Nilufer Ertekin-Taner, MD, PhD: Great question, because it gives me the opportunity to emphasize that for us to be able to optimize care of complex patients, like AD patients and others with related neurodegenerative diseases, it's going to take a village. The physicians need to work hand in hand with the pharmacist, hand in hand with other health care providers in the team, hand in hand with the patients, and hand in hand with their care providers and caregivers to be able to provide the optimal treatment to the patients. I think again, to take a page out of the playbook of cancer, we know the importance of that very close teamwork involving the pharmacist and the team, especially as the treatment strategies become more complex. We envision that, much like cancer, the future of diseases like AD with precision therapies is going to involve multiple different types of therapies; maybe these therapies will be administered using different modalities; some might be intravenous, others might be oral. Paying special attention to the potential interactions between these treatment modalities and their interactions with the patient's biology—all of that complexity needs to be managed. Of course, our pharmacist colleagues will play, and are already playing, an immensely important role in the management of patients with AD and other neurodegenerative disorders, but we envision that that's going to continue and most likely will become enhanced as the numbers of treatments get increased. That's what we hope to see as we seek multimodal therapies, both from the standpoint of the types of therapies, the modes of administration, and all of that in the background of the complexity of the disease itself and each patient having different life circumstances, which also need to be taken into the equation as we manage these patients.

Pharmacy Times: Is there anything else you would like to add?

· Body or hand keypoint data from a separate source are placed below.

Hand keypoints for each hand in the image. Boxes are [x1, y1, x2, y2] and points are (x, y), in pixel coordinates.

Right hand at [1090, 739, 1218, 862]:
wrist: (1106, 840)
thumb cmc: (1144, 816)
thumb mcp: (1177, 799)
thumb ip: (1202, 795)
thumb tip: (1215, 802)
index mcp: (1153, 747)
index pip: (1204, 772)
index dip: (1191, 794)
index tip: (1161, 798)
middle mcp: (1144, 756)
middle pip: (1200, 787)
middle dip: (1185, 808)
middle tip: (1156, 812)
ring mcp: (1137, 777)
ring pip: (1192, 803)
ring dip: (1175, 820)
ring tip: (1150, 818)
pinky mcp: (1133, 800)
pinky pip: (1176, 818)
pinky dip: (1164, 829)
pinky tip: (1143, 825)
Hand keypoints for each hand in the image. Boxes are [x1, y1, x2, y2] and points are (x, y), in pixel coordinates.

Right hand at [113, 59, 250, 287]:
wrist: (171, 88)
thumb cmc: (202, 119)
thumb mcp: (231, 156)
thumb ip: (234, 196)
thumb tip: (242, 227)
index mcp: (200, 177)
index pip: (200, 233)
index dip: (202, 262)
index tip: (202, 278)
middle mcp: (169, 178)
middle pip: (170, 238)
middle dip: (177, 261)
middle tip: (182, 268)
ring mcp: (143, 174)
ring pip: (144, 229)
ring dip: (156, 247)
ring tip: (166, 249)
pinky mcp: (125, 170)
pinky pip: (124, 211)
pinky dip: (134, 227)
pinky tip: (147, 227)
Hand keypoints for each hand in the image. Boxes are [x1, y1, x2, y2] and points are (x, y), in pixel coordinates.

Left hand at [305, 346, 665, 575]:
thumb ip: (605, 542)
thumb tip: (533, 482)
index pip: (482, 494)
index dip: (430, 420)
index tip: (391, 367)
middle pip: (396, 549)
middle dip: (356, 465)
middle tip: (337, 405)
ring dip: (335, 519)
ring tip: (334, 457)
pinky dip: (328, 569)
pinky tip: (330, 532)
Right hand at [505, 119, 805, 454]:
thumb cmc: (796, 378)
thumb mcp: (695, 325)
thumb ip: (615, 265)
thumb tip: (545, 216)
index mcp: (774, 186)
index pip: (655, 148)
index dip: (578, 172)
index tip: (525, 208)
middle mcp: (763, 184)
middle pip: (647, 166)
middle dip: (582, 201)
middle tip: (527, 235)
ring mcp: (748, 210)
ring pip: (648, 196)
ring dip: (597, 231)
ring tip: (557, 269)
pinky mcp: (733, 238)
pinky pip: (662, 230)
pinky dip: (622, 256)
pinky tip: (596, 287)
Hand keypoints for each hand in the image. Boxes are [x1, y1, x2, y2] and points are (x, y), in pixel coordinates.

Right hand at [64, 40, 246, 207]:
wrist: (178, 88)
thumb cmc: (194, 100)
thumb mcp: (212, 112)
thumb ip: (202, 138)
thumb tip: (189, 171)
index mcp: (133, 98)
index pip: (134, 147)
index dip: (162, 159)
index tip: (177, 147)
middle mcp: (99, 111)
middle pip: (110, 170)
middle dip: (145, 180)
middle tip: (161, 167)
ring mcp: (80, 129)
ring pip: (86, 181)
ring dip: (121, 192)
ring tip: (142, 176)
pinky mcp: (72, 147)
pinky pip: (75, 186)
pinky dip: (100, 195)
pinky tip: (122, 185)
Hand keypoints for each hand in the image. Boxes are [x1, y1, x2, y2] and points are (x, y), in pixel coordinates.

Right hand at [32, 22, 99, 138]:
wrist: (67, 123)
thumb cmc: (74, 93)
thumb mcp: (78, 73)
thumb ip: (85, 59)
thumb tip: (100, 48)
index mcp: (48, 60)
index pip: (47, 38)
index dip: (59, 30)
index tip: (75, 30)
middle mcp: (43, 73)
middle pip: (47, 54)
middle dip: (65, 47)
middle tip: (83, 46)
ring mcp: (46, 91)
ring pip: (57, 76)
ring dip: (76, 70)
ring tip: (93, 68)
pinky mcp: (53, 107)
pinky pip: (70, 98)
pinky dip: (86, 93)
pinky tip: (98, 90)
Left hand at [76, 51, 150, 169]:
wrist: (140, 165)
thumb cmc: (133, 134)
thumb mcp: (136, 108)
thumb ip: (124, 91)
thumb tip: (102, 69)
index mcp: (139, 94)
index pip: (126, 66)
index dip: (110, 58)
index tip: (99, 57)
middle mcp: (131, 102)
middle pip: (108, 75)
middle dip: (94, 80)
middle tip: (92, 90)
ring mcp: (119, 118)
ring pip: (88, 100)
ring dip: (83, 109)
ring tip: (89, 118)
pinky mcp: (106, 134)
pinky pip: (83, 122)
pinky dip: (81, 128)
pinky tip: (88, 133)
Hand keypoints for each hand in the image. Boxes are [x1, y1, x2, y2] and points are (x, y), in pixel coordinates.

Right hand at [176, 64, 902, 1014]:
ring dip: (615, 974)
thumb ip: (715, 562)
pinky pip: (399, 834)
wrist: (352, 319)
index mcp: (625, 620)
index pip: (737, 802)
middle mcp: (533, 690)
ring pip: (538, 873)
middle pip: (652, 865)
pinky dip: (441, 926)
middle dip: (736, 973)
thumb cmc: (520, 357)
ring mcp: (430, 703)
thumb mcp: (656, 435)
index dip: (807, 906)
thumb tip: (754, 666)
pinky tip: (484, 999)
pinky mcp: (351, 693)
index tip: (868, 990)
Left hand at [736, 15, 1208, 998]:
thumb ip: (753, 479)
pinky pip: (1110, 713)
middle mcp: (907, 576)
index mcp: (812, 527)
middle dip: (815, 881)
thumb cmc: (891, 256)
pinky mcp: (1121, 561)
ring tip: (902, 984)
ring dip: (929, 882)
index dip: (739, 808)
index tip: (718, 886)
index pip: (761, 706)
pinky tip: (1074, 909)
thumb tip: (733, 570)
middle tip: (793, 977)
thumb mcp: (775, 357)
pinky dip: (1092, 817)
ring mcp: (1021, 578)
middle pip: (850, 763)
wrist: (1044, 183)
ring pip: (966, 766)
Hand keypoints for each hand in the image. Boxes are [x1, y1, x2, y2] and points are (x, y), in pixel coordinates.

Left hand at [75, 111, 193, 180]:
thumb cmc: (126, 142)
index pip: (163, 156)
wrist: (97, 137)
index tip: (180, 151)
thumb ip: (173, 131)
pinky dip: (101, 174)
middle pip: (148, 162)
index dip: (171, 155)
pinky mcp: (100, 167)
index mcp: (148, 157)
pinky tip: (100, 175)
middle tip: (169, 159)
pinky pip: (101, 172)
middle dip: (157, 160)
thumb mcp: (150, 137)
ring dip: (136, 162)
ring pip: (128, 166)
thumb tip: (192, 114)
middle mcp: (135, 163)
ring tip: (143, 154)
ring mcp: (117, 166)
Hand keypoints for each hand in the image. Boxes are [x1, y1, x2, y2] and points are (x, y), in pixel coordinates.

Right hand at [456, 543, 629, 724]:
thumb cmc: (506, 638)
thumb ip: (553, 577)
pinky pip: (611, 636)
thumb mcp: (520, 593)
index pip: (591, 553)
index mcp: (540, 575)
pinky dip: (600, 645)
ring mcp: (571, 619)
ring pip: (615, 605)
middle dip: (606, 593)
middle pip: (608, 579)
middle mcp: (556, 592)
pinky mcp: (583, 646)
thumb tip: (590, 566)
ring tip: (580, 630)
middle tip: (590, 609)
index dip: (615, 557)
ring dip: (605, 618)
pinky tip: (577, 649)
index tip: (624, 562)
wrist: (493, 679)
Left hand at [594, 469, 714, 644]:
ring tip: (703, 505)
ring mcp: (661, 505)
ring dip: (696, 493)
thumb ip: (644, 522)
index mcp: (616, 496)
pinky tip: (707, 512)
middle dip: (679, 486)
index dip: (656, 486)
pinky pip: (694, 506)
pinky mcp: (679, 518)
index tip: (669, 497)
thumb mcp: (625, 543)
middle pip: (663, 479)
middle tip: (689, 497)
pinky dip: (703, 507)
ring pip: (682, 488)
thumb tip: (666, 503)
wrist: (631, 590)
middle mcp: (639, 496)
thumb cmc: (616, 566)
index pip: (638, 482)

Nilufer Ertekin-Taner, MD, PhD: I would like to leave everybody with a message that I think over the past couple of decades, we have made tremendous progress in understanding the complex biology of neurodegenerative diseases, including AD and related disorders. This increased understanding has led to many, many hundreds of treatment targets that we envision are going to be translated into viable therapies for our patients with these neurodegenerative disorders. My message is one of hope in that we expect that, in the coming decade and decades, we are going to see a significant increase in the types of treatments that we can offer our patients with neurodegenerative diseases, including AD. And that we can hope and expect to practice precision approaches for our patients with these conditions, much like we are doing for cancer. We will continue to work very closely with our colleagues, who are pharmacists, health care providers, and physicians, as well as the patient and their caregivers, to be able to manage these patients in the most optimal fashion possible. I want to thank you for your interest in this topic.